## ASSIGNED TASK
Would you reproduce each line below exactly, leaving every picture out?

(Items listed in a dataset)

▼

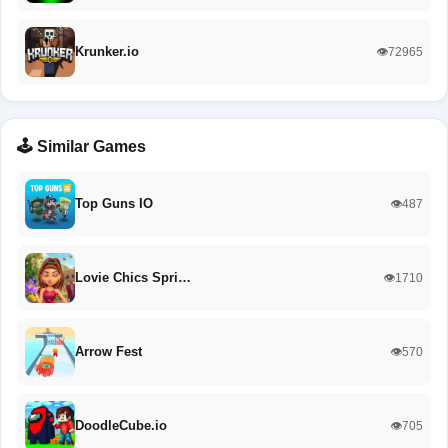
Krunker.io
👁️72965
🕹️ Similar Games
Top Guns IO
👁️487
Lovie Chics Spri…
👁️1710
Arrow Fest
👁️570
DoodleCube.io
👁️705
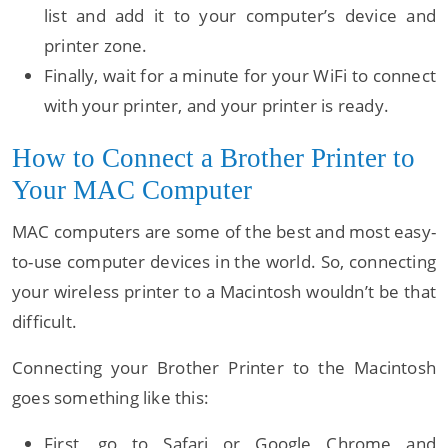
list and add it to your computer’s device and
printer zone.
Finally, wait for a minute for your WiFi to connect
with your printer, and your printer is ready.
How to Connect a Brother Printer to
Your MAC Computer
MAC computers are some of the best and most easy-
to-use computer devices in the world. So, connecting
your wireless printer to a Macintosh wouldn’t be that
difficult.
Connecting your Brother Printer to the Macintosh
goes something like this:
First, go to Safari or Google Chrome and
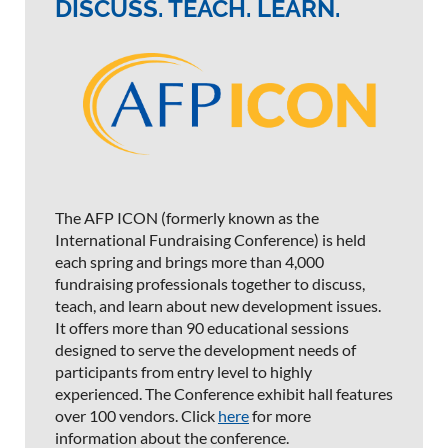
DISCUSS. TEACH. LEARN.
The AFP ICON (formerly known as the
International Fundraising Conference) is held
each spring and brings more than 4,000
fundraising professionals together to discuss,
teach, and learn about new development issues.
It offers more than 90 educational sessions
designed to serve the development needs of
participants from entry level to highly
experienced. The Conference exhibit hall features
over 100 vendors. Click
here
for more
information about the conference.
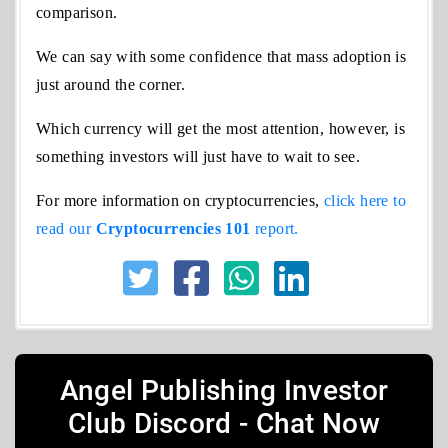
comparison.
We can say with some confidence that mass adoption is
just around the corner.
Which currency will get the most attention, however, is
something investors will just have to wait to see.
For more information on cryptocurrencies,
click here to
read our
Cryptocurrencies
101
report.
Angel Publishing Investor
Club Discord - Chat Now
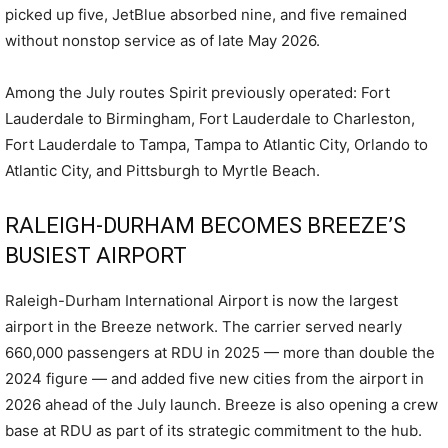
picked up five, JetBlue absorbed nine, and five remained
without nonstop service as of late May 2026.
Among the July routes Spirit previously operated: Fort
Lauderdale to Birmingham, Fort Lauderdale to Charleston,
Fort Lauderdale to Tampa, Tampa to Atlantic City, Orlando to
Atlantic City, and Pittsburgh to Myrtle Beach.
RALEIGH-DURHAM BECOMES BREEZE’S
BUSIEST AIRPORT
Raleigh-Durham International Airport is now the largest
airport in the Breeze network. The carrier served nearly
660,000 passengers at RDU in 2025 — more than double the
2024 figure — and added five new cities from the airport in
2026 ahead of the July launch. Breeze is also opening a crew
base at RDU as part of its strategic commitment to the hub.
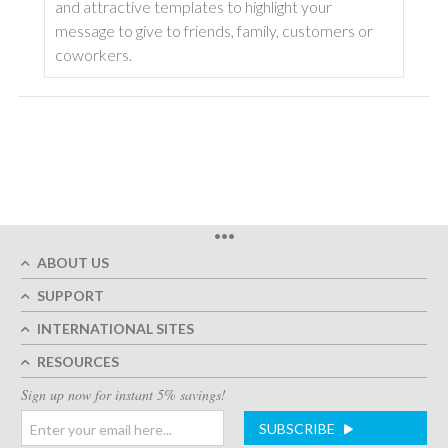
and attractive templates to highlight your
message to give to friends, family, customers or
coworkers.
•••
ABOUT US
SUPPORT
INTERNATIONAL SITES
RESOURCES
Sign up now for instant 5% savings!
SUBSCRIBE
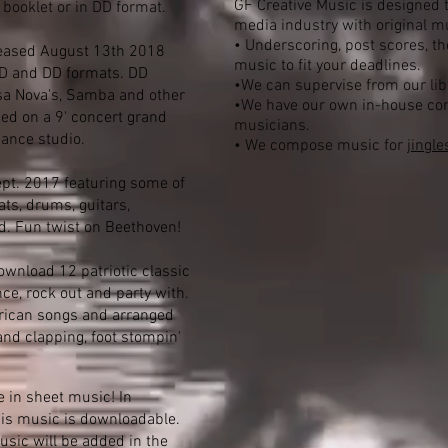
GF Creative Music is designed t
 booklet or in DD format.
media industry with original m
• Underscoring, post scores, t
eased August 13th 2018
music to fit your deadlines.
 CD and DD formats. DD
•We can supervise from our libr
ossa Nova's, Samba and other
•We have our own in-house com
ed on a 9' concert grand
musicians.
Dance studio.
• We compose music for
jingle
ept. 2017 featuring some of
ats, drums, guitars,
d. Fun twist on Beethoven!
wnload 12 patriotic classic
e, rock out and party with.
erican songs and arranged
nd clapping, foot stompin'
e in sheet music! In
his music is downloadable.
usic will be added in the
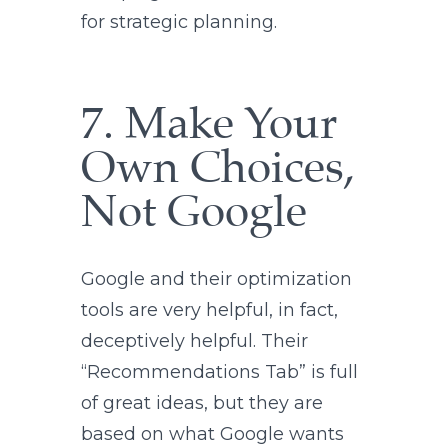
for strategic planning.
7. Make Your
Own Choices,
Not Google
Google and their optimization
tools are very helpful, in fact,
deceptively helpful. Their
“Recommendations Tab” is full
of great ideas, but they are
based on what Google wants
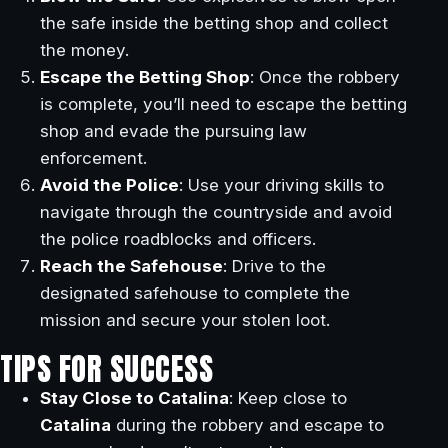
the safe inside the betting shop and collect
the money.
Escape the Betting Shop
: Once the robbery
is complete, you’ll need to escape the betting
shop and evade the pursuing law
enforcement.
Avoid the Police
: Use your driving skills to
navigate through the countryside and avoid
the police roadblocks and officers.
Reach the Safehouse
: Drive to the
designated safehouse to complete the
mission and secure your stolen loot.
TIPS FOR SUCCESS
Stay Close to Catalina
: Keep close to
Catalina
during the robbery and escape to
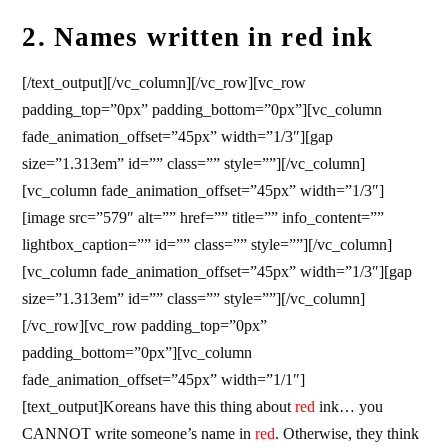
2. Names written in red ink
[/text_output][/vc_column][/vc_row][vc_row
padding_top=”0px” padding_bottom=”0px”][vc_column
fade_animation_offset=”45px” width=”1/3″][gap
size=”1.313em” id=”” class=”” style=””][/vc_column]
[vc_column fade_animation_offset=”45px” width=”1/3″]
[image src=”579″ alt=”” href=”” title=”” info_content=””
lightbox_caption=”” id=”” class=”” style=””][/vc_column]
[vc_column fade_animation_offset=”45px” width=”1/3″][gap
size=”1.313em” id=”” class=”” style=””][/vc_column]
[/vc_row][vc_row padding_top=”0px”
padding_bottom=”0px”][vc_column
fade_animation_offset=”45px” width=”1/1″]
[text_output]Koreans have this thing about
red
ink… you
CANNOT write someone’s name in
red
. Otherwise, they think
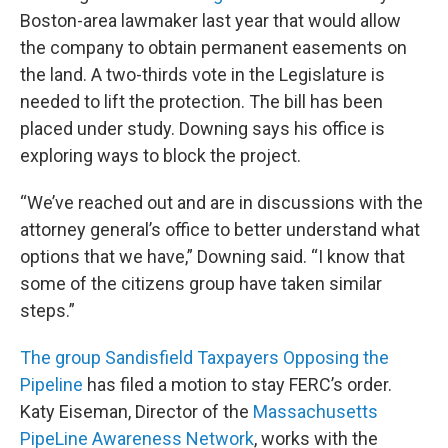
Boston-area lawmaker last year that would allow
the company to obtain permanent easements on
the land. A two-thirds vote in the Legislature is
needed to lift the protection. The bill has been
placed under study. Downing says his office is
exploring ways to block the project.
“We’ve reached out and are in discussions with the
attorney general’s office to better understand what
options that we have,” Downing said. “I know that
some of the citizens group have taken similar
steps.”
The group Sandisfield Taxpayers Opposing the
Pipeline
has filed a motion to stay FERC’s order.
Katy Eiseman, Director of the
Massachusetts
PipeLine Awareness Network
, works with the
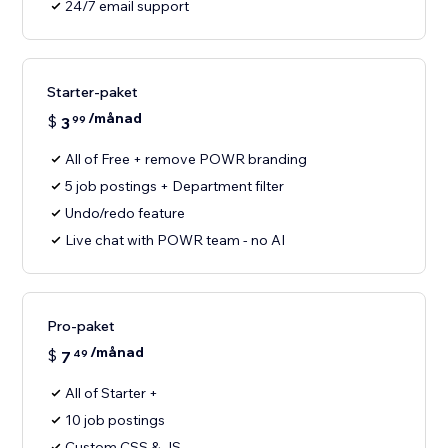
24/7 email support
Starter-paket
/månad
$
3
99
All of Free + remove POWR branding
5 job postings + Department filter
Undo/redo feature
Live chat with POWR team - no AI
Pro-paket
/månad
$
7
49
All of Starter +
10 job postings
Custom CSS & JS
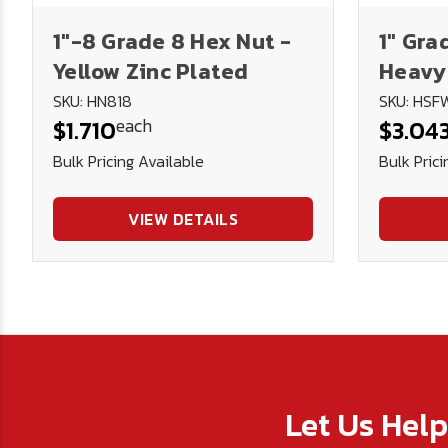
1"-8 Grade 8 Hex Nut -
1" Gra
Yellow Zinc Plated
Heavy
SKU: HN818
SKU: HSF
each
$1.710
$3.04
Bulk Pricing Available
Bulk Prici
VIEW DETAILS
Let Us Hel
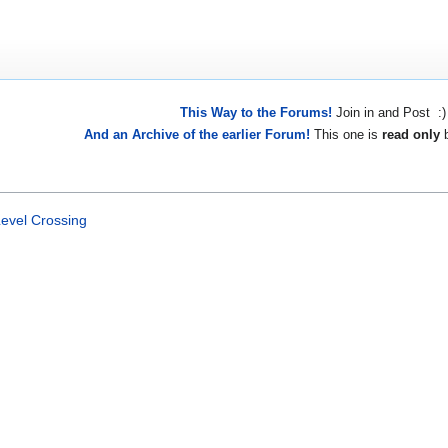
This Way to the Forums!
Join in and Post :)
And an Archive of the earlier Forum!
This one is
read only
b
evel Crossing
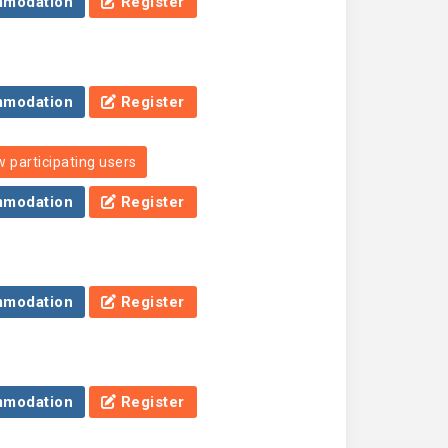
modation
Register
modation
Register
 participating users
modation
Register
modation
Register
modation
Register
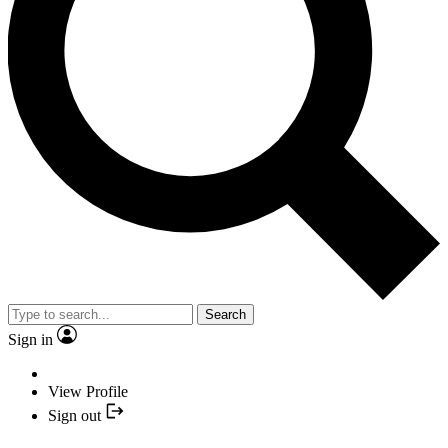
Search
Sign in
View Profile
Sign out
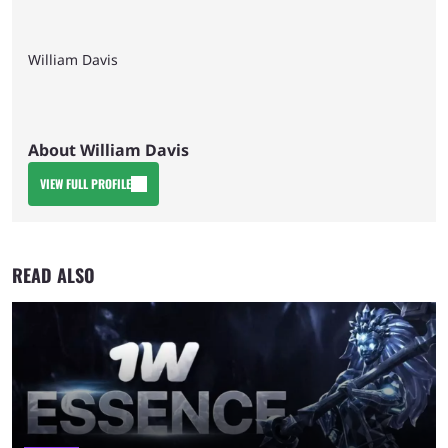
William Davis
About William Davis
VIEW FULL PROFILE
READ ALSO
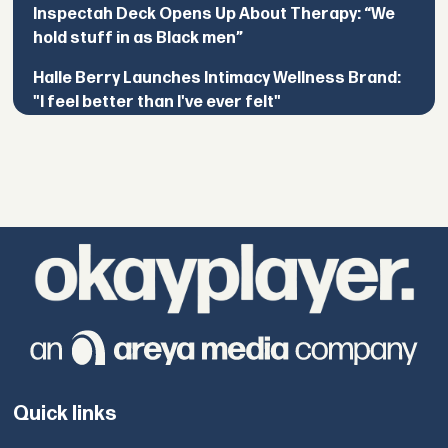
Inspectah Deck Opens Up About Therapy: “We
hold stuff in as Black men”
Halle Berry Launches Intimacy Wellness Brand:
"I feel better than I've ever felt"
Quick links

▲

## SOLUTION
Krunker.io
👁️72965
🕹️ Similar Games
Top Guns IO
👁️487
Lovie Chics Spri…
👁️1710
Arrow Fest
👁️570
DoodleCube.io
👁️705
list and add it to your computer’s device and
printer zone.
Finally, wait for a minute for your WiFi to connect
with your printer, and your printer is ready.
How to Connect a Brother Printer to
Your MAC Computer
MAC computers are some of the best and most easy-
to-use computer devices in the world. So, connecting
your wireless printer to a Macintosh wouldn’t be that
difficult.
Connecting your Brother Printer to the Macintosh
goes something like this:
First, go to Safari or Google Chrome and
DISCUSS. TEACH. LEARN.
The AFP ICON (formerly known as the
International Fundraising Conference) is held
each spring and brings more than 4,000
fundraising professionals together to discuss,
teach, and learn about new development issues.
It offers more than 90 educational sessions
designed to serve the development needs of
participants from entry level to highly
experienced. The Conference exhibit hall features
over 100 vendors. Click
here
for more
information about the conference.
comparison.
We can say with some confidence that mass adoption is
just around the corner.
Which currency will get the most attention, however, is
something investors will just have to wait to see.
For more information on cryptocurrencies,
click here to
read our
Cryptocurrencies
101
report.
Angel Publishing Investor
Club Discord - Chat Now
picked up five, JetBlue absorbed nine, and five remained
without nonstop service as of late May 2026.
Among the July routes Spirit previously operated: Fort
Lauderdale to Birmingham, Fort Lauderdale to Charleston,
Fort Lauderdale to Tampa, Tampa to Atlantic City, Orlando to
Atlantic City, and Pittsburgh to Myrtle Beach.
RALEIGH-DURHAM BECOMES BREEZE’S
BUSIEST AIRPORT
Raleigh-Durham International Airport is now the largest
airport in the Breeze network. The carrier served nearly
660,000 passengers at RDU in 2025 — more than double the
2024 figure — and added five new cities from the airport in
2026 ahead of the July launch. Breeze is also opening a crew
base at RDU as part of its strategic commitment to the hub.
and attractive templates to highlight your
message to give to friends, family, customers or
coworkers.
•••
ABOUT US
SUPPORT
INTERNATIONAL SITES
RESOURCES
Sign up now for instant 5% savings!
SUBSCRIBE
GF Creative Music is designed t
 booklet or in DD format.
media industry with original m
• Underscoring, post scores, t
eased August 13th 2018
music to fit your deadlines.
 CD and DD formats. DD
•We can supervise from our libr
ossa Nova's, Samba and other
•We have our own in-house com
ed on a 9' concert grand
musicians.
Dance studio.
• We compose music for
jingle
ept. 2017 featuring some of
ats, drums, guitars,
d. Fun twist on Beethoven!
wnload 12 patriotic classic
e, rock out and party with.
erican songs and arranged
nd clapping, foot stompin'
e in sheet music! In
his music is downloadable.
usic will be added in the
for strategic planning.
7. Make Your
Own Choices,
Not Google
Google and their optimization
tools are very helpful, in fact,
deceptively helpful. Their
“Recommendations Tab” is full
of great ideas, but they are
based on what Google wants
the safe inside the betting shop and collect
the money.
Escape the Betting Shop
: Once the robbery
is complete, you’ll need to escape the betting
shop and evade the pursuing law
enforcement.
Avoid the Police
: Use your driving skills to
navigate through the countryside and avoid
the police roadblocks and officers.
Reach the Safehouse
: Drive to the
designated safehouse to complete the
mission and secure your stolen loot.
TIPS FOR SUCCESS
Stay Close to Catalina
: Keep close to
Catalina
during the robbery and escape to
2. Names written in red ink
[/text_output][/vc_column][/vc_row][vc_row
padding_top=”0px” padding_bottom=”0px”][vc_column
fade_animation_offset=”45px” width=”1/3″][gap
size=”1.313em” id=”” class=”” style=””][/vc_column]
[vc_column fade_animation_offset=”45px” width=”1/3″]
[image src=”579″ alt=”” href=”” title=”” info_content=””
lightbox_caption=”” id=”” class=”” style=””][/vc_column]
[vc_column fade_animation_offset=”45px” width=”1/3″][gap
size=”1.313em” id=”” class=”” style=””][/vc_column]
[/vc_row][vc_row padding_top=”0px”
padding_bottom=”0px”][vc_column
fade_animation_offset=”45px” width=”1/1″]
[text_output]Koreans have this thing about
red
ink… you
CANNOT write someone’s name in
red
. Otherwise, they think
Boston-area lawmaker last year that would allow
the company to obtain permanent easements on
the land. A two-thirds vote in the Legislature is
needed to lift the protection. The bill has been
placed under study. Downing says his office is
exploring ways to block the project.
“We’ve reached out and are in discussions with the
attorney general’s office to better understand what
options that we have,” Downing said. “I know that
some of the citizens group have taken similar
steps.”
The group Sandisfield Taxpayers Opposing the
Pipeline
has filed a motion to stay FERC’s order.
Katy Eiseman, Director of the
Massachusetts
PipeLine Awareness Network
, works with the
24/7 email support
Starter-paket
/månad
$
3
99
All of Free + remove POWR branding
5 job postings + Department filter
Undo/redo feature
Live chat with POWR team - no AI
Pro-paket
/månad
$
7
49
All of Starter +
10 job postings
Custom CSS & JS
1"-8 Grade 8 Hex Nut -
1" Gra
Yellow Zinc Plated
Heavy
SKU: HN818
SKU: HSF
each
$1.710
$3.04
Bulk Pricing Available
Bulk Prici
VIEW DETAILS
Let Us Hel
This Way to the Forums!
Join in and Post :)
And an Archive of the earlier Forum!
This one is
read only
b
evel Crossing
modation
Register
modation
Register
 participating users
modation
Register
modation
Register
modation
Register
Search
Sign in
View Profile
Sign out
William Davis
About William Davis
VIEW FULL PROFILE
READ ALSO
Inspectah Deck Opens Up About Therapy: “We
hold stuff in as Black men”
Halle Berry Launches Intimacy Wellness Brand:
"I feel better than I've ever felt"
Quick links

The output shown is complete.